Blues Traveler

Blues Traveler

Blues Traveler

North Hollywood Shootout

Verve Forecast

For a band like Blues Traveler that has been around for more than two decades, you would think that they would have nothing left to prove. They could just continue making the same bluesy-pop that they are notorious for and cater to their gigantic fan base, like Collective Soul or Live. But on their ninth studio album, North Hollywood Shootout, the band mixes some different sounds (different for Blues Traveler anyway) with their signature style to create their most diverse album ever.

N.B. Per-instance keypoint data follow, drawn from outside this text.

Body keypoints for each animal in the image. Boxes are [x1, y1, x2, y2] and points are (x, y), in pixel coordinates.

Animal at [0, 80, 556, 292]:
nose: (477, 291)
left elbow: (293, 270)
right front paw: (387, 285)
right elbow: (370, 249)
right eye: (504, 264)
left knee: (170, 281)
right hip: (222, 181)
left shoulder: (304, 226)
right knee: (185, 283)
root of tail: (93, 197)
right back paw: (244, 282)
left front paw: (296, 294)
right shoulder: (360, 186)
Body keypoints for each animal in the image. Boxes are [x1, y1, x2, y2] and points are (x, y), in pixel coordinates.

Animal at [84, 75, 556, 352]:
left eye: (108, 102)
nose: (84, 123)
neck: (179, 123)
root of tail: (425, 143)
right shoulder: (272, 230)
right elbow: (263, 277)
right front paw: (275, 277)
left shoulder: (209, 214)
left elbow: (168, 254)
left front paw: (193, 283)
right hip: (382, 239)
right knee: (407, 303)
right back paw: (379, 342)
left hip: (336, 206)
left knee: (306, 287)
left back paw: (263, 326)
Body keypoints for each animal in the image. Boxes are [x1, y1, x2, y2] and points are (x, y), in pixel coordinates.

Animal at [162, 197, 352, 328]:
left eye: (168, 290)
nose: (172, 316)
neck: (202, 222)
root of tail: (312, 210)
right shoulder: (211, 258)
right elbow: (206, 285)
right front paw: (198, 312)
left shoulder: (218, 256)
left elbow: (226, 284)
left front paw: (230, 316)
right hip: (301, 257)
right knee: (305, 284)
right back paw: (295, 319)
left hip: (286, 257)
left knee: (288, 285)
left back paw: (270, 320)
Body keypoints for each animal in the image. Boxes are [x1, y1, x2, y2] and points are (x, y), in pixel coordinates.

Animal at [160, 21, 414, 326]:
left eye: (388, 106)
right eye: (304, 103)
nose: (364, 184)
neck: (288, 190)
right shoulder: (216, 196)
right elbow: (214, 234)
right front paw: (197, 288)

“You, Me and Everything” is an acoustic laid-back Southern pop song with a quick tempo that has the band navigating a straight pop song better than ever. It’s like a more-upbeat-but-just-as-sunny Colbie Callet with a harmonica solo. This mood is also prevalent in “Orange in the Sun,” except it has a guitar solo instead of a harmonica.

The band sure knows how to do a ballad on the powerful “Borrowed Time.” With a keyboard intro and lead singer John Popper’s vocals projecting lines like, “All our days are numbered / No deposit, no return,” so that they could fill a stadium, this song is one of the most powerful I’ve heard all year. A song like this is something that I did not expect from Blues Traveler.

They don’t abandon their sound completely, however. “The Beacons” and the rocker “The Queen of Sarajevo” are classic Blues Traveler barn-burners with Popper’s vocals and harmonica leading the way.

The biggest surprise is the last track, “Free Willis, Ruminations from Behind Uncle Bob’s Machine Shop.” It is a six-minute rant, complete with harmonica interludes by none other than Bruce Willis. Yeah, that caught me off-guard also. It’s like a less intense Henry Rollins rant.

While North Hollywood Shootout does not have the smash lead single like “Run Around” or “But Anyway,” it is filled with quality tracks and it showcases how diverse Blues Traveler can get. It may take a listen or two to fully appreciate how good this album is, but that’s when you know an album is high quality; when it grows on you and sticks with you. This one does just that.